──────── DATA SHOWN

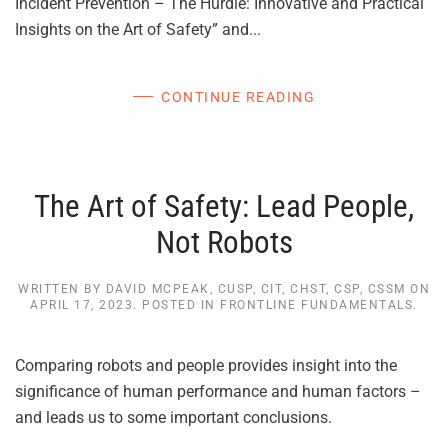
Incident Prevention – The Hurdle: Innovative and Practical
Insights on the Art of Safety” and...
CONTINUE READING
The Art of Safety: Lead People,
Not Robots
WRITTEN BY
DAVID MCPEAK, CUSP, CIT, CHST, CSP, CSSM
ON
APRIL 17, 2023
. POSTED IN
FRONTLINE FUNDAMENTALS
.
Comparing robots and people provides insight into the
significance of human performance and human factors –
and leads us to some important conclusions.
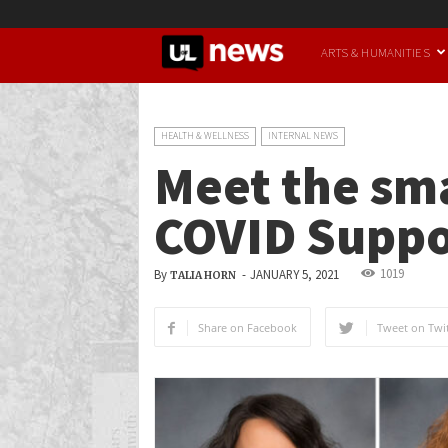
UofL
ARTS & HUMANITIES
News
HEALTH & WELLNESS
INTERNAL NEWS
Meet the sma
COVID Suppo
1019
By
-
JANUARY 5, 2021
TALIA HORN
Share on Facebook
Tweet on Twit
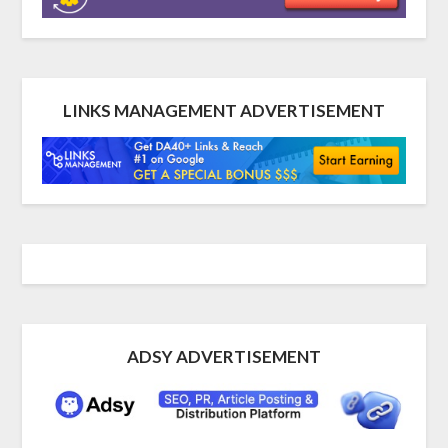
LINKS MANAGEMENT ADVERTISEMENT
ADSY ADVERTISEMENT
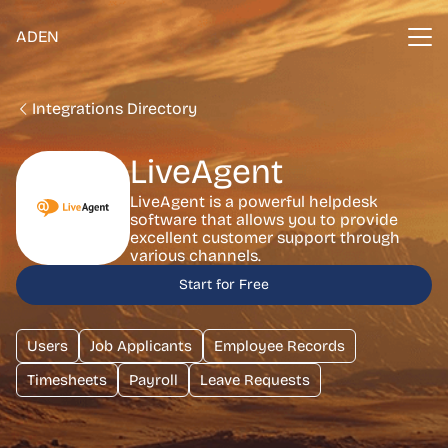
ADEN
Integrations Directory
LiveAgent
LiveAgent is a powerful helpdesk
software that allows you to provide
excellent customer support through
various channels.
Start for Free
Users
Job Applicants
Employee Records
Timesheets
Payroll
Leave Requests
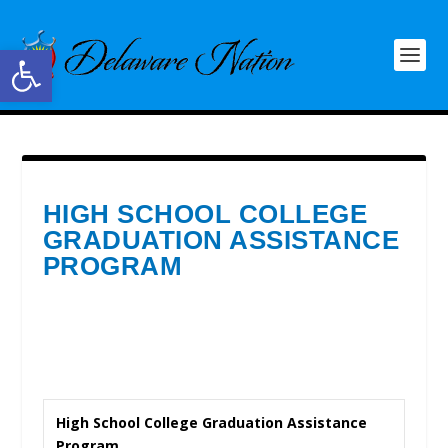
Open toolbar
HIGH SCHOOL COLLEGE
GRADUATION ASSISTANCE
PROGRAM
High School College Graduation Assistance
Program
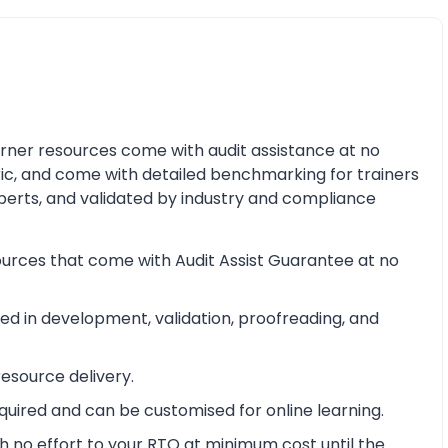
earner resources come with audit assistance at no
ric, and come with detailed benchmarking for trainers
perts, and validated by industry and compliance
ources that come with Audit Assist Guarantee at no
d in development, validation, proofreading, and
esource delivery.
equired and can be customised for online learning.
 no effort to your RTO at minimum cost until the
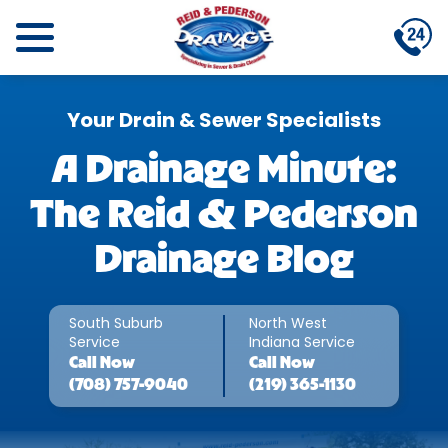
Your Drain & Sewer Specialists
A Drainage Minute:
The Reid & Pederson
Drainage Blog
South Suburb
North West
Service
Indiana Service
Call
Now
Call
Now
(708) 757-9040
(219) 365-1130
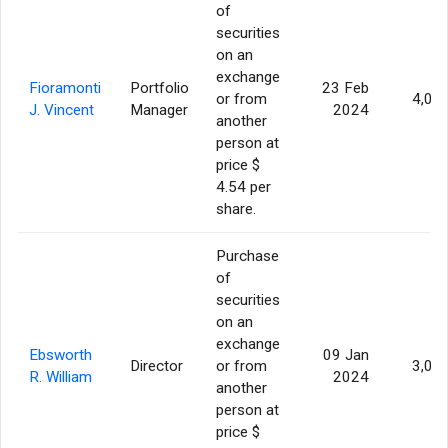
of
securities
on an
exchange
Fioramonti
Portfolio
23 Feb
or from
4,00
J. Vincent
Manager
2024
another
person at
price $
4.54 per
share.
Purchase
of
securities
on an
exchange
Ebsworth
09 Jan
Director
or from
3,00
R. William
2024
another
person at
price $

────────────────

→ **TASK BRIEF**
In your copy of the entries above, keep the text exact and leave out the pictures.

→ **RESULT OF THE TASK**
Incident Prevention – The Hurdle: Innovative and Practical
Insights on the Art of Safety” and...
CONTINUE READING
The Art of Safety: Lead People,
Not Robots
WRITTEN BY
DAVID MCPEAK, CUSP, CIT, CHST, CSP, CSSM
ON
APRIL 17, 2023
. POSTED IN
FRONTLINE FUNDAMENTALS
.
Comparing robots and people provides insight into the
significance of human performance and human factors –
and leads us to some important conclusions.
UofL
ARTS & HUMANITIES
News
HEALTH & WELLNESS
INTERNAL NEWS
Meet the sma
COVID Suppo
1019
By
-
JANUARY 5, 2021
TALIA HORN
Share on Facebook
Tweet on Twit
LINKS MANAGEMENT ADVERTISEMENT
ADSY ADVERTISEMENT
ADEN
Integrations Directory
LiveAgent
LiveAgent is a powerful helpdesk
software that allows you to provide
excellent customer support through
various channels.
Start for Free
Users
Job Applicants
Employee Records
Timesheets
Payroll
Leave Requests
Open toolbar
HIGH SCHOOL COLLEGE
GRADUATION ASSISTANCE
PROGRAM
High School College Graduation Assistance
Program
earner resources come with audit assistance at no
ric, and come with detailed benchmarking for trainers
perts, and validated by industry and compliance
ources that come with Audit Assist Guarantee at no
d in development, validation, proofreading, and
esource delivery.
equired and can be customised for online learning.
 no effort to your RTO at minimum cost until the
Your Drain & Sewer Specialists
A Drainage Minute:
The Reid & Pederson
Drainage Blog
South Suburb
North West
Service
Indiana Service
Call
Now
Call
Now
(708) 757-9040
(219) 365-1130
of
securities
on an
exchange
Fioramonti
Portfolio
23 Feb
or from
4,00
J. Vincent
Manager
2024
another
person at
price $
4.54 per
share.
Purchase
of
securities
on an
exchange
Ebsworth
09 Jan
Director
or from
3,00
R. William
2024
another
person at
price $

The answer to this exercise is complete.